Estarão os micróbios a filtrar a água da praia? Estudo de Stanford mostra a sua vulnerabilidade às alterações climáticas
Os micróbios existentes nas praias filtram substâncias nocivas, mas as alterações climáticas e a subida do nível do mar ameaçam a sua função vital, segundo um estudo.
Os micróbios presentes nas águas subterrâneas sob as nossas praias são verdadeiros heróis invisíveis que desempenham um papel crucial na saúde costeira. Filtram os produtos químicos e o excesso de nutrientes das águas subterrâneas antes de estas chegarem ao mar. Desta forma, protegem as águas costeiras da proliferação de algas nocivas e ajudam a manter um ecossistema marinho saudável.
Comunidades microbianas no subsolo das praias
Uma investigação efetuada na praia de Stinson, na Califórnia, permite conhecer a vida invisível que se encontra sob a superfície da praia:
As comunidades microbianas localizadas nos chamados “estuários subterrâneos” (aquíferos subterrâneos) são responsáveis pela purificação das águas subterrâneas antes de estas chegarem ao oceano.
Estas comunidades incluem uma variedade de micróbios, nomeadamente Proteobacteria, Bacteroidota e o superfilo de Archaea DPANN. A sua função é decompor o excesso de nutrientes, como o azoto, provenientes de fontes naturais, como material vegetal em decomposição ou atividades humanas (escoamento agrícola).
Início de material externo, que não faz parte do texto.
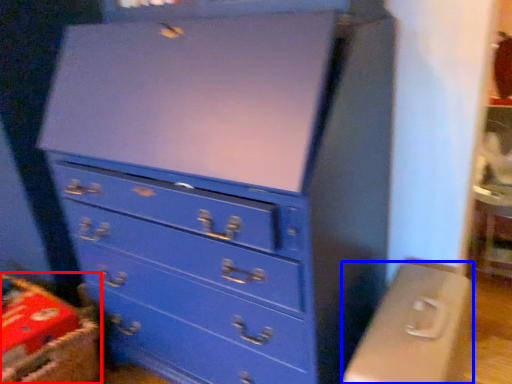
Question: Which of the following is the farthest to the observer, crate (highlighted by a red box) or computer desk (highlighted by a blue box)?

Choices:
 (A) crate
 (B) computer desk

Answer: (A)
Estabilidade e desafios dos micróbios
O estudo de Stanford foi particularmente exaustivo: os investigadores recolheram amostras do aquífero subterrâneo de Stinson Beach durante duas semanas, tanto na estação das chuvas como na estação seca.
Os seus resultados mostram que a comunidade microbiana permanece relativamente estável, mesmo quando as marés ou as estações mudam. Mas há uma exceção:
Quando ondas fortes, chamadas “sneaker waves” (onda costeira desproporcionalmente grande que às vezes pode aparecer numa sequência de ondas sem aviso prévio), atingem a praia e a água do mar penetra profundamente no aquífero, a composição microbiana altera-se significativamente. Este é um processo a que os investigadores chamam “wave overtopping” ou, em português, galgamento das ondas.
Estes fenómenos representam uma ameaça crescente, uma vez que se tornarão mais frequentes à medida que o nível do mar sobe e as tempestades se tornam mais frequentes. Estes galgamentos de ondas podem perturbar comunidades microbianas sensíveis e prejudicar a sua capacidade de filtrar nutrientes.
As alterações climáticas como ameaça para o ecossistema
Os efeitos das alterações climáticas sobre estes micróbios são preocupantes. As inundações provocadas pelas ondas podem não só reduzir a diversidade microbiana, mas também afetar a capacidade de filtragem de todo o sistema costeiro.
Se os micróbios perderem a sua função de “filtragem”, as substâncias nocivas, como o excesso de nutrientes, poderão entrar livremente no mar, provocando a proliferação de algas e a deterioração da qualidade da água. A longo prazo, isto poderá levar a uma deterioração dramática da saúde das costas e dos habitats marinhos.
Importância para a política de proteção costeira
Este estudo sublinha a necessidade de considerar a comunidade microbiana nos aquíferos costeiros como parte das estratégias de proteção costeira. A proteção e promoção destes ecossistemas é essencial para manter a saúde costeira face às alterações climáticas.
Os investigadores alertam para o facto de a redução da capacidade de filtragem microbiana poder ter consequências graves para as águas costeiras e a vida marinha. Para reforçar a resiliência costeira, os responsáveis pelo planeamento ambiental e os decisores políticos devem incluir estes filtradores ocultos nas suas estratégias de combate às alterações climáticas.
Referências da notícia
Bullington, JA, Langenfeld, K., Phaneuf, JR, Boehm, AB, & Francis, CA (2024). Microbial Community of a Sandy Beach Subterranean Estuary is Spatially Heterogeneous and Impacted by Winter Waves. Environmental Microbiology.
StanfordNews. (2024). Hidden microbes protect coastal waters. Will they do their job as sea levels rise?